Di Carvelli (del 30/12/2010 @ 08:54:25, in diario, linkato 1188 volte)
Ho conservato un articolo di Massimo Ammaniti apparso su laRepubblica 10.12.10 dal titolo è il caso di dire sintomatico "Il narcisismo non è più malattia". Fa riferimento all'atteso (2013, ma molto ritardato) DSM5, sigla che sintetizza il sistema diagnostico più diffuso al mondo in campo psichiatrico. Oggetto dell'articolo è l'esclusione del disturbo narcisistico di personalità. Mi ha colpito questo brano: "Era questo il contesto in cui ha preso corpo il concetto di narcisismo patologico, caratterizzato da un senso grandioso di sé e dal costante bisogno di conferme da parte degli altri. Inevitabilmente la vita emotiva dei narcisisti è particolarmente povera e superficiale, con un bisogno di costanti rassicurazioni e una incapacità a provare empatia per gli altri, soprattutto per le loro sofferenze". E le conclusioni (anche un po' ad effetto) da leggere nell'era di facebook e dei blog - mea culpa - del Grande Fratello ecc): "Ma forse il mondo sta cambiando: il narcisismo non solo aiuta a vivere, può addirittura, se assume un carattere di grandiosità personale, predisporre verso una carriera politica". Il resto lo trovate qui http://formazioneinrete.myblog.it/tag/massimo+ammaniti
La domanda è: il narcisimo si toglie dalle diagnosi per esubero, soprannumero (e quindi l'eccezionalità diventa normalità)?

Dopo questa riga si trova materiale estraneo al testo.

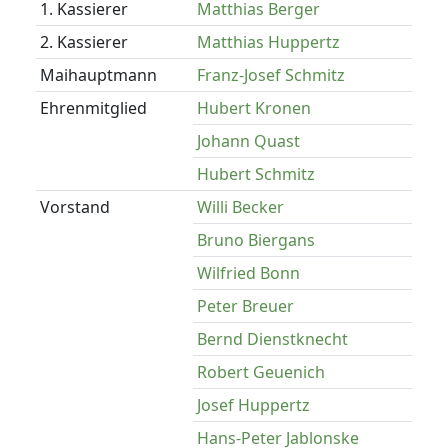
1. Kassierer
Matthias Berger
2. Kassierer
Matthias Huppertz
Maihauptmann
Franz-Josef Schmitz
Ehrenmitglied
Hubert Kronen
Johann Quast
Hubert Schmitz
Vorstand
Willi Becker
Bruno Biergans
Wilfried Bonn
Peter Breuer
Bernd Dienstknecht
Robert Geuenich
Josef Huppertz
Hans-Peter Jablonske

Di Carvelli (del 30/12/2010 @ 16:15:08, in diario, linkato 1048 volte)
SMS di notte è una mia amica vicina di casa che sta male. Sono le 3e30 ma non si può far finta di nulla. La chiamo. Ci parlo, piange. Oggi penso: è tutta questione di miccia. Ognuno di noi dilata lo scoppio come può. Srotola una miccia e spera che più lunga è più si dilata il rischio. Eppure - se pure si è visto un solo film western - si sa che la miccia (dopo che uno si è stancato di srotolarla) brucerà comunque in un attimo. E allora? Tanto vale fare esplodere quello che deve esplodere. Che poi, non è detto che sia male. In chiave entropica, dico. In senso risolutivo, definitivo, mi capite?

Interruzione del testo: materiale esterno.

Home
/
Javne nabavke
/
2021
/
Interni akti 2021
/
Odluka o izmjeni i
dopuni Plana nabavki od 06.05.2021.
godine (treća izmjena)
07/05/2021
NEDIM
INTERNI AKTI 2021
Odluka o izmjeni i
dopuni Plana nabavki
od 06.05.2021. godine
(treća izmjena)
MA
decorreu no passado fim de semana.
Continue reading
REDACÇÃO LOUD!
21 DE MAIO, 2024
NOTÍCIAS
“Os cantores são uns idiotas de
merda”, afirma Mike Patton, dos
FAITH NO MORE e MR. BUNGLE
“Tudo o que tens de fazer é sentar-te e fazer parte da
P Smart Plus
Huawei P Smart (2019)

Cena di capodanno: pesce spada affumicato, fregola con vongole veraci, orata sotto sale. Film: Heimat2. Il tutto in buona compagnia. Ovvero, solo. Ma lo sarebbe stato comunque con una buona compagnia. Ma così mi andava. Spendo due parole su Heimat. La considero una delle opere in senso universale più importanti del secolo passato. La prima volta che l'ho visto - tutto - è accaduto in un momento per me speciale. Un tempo in cui sui stavano giocando attorno a me carte decisive. Separazioni, volute o meno, che mi avrebbero lasciato un po' diverso. Più grande? Più solo? Ci sono cose che non ti lasciano uguale. Anche con Heimat è stato lo stesso.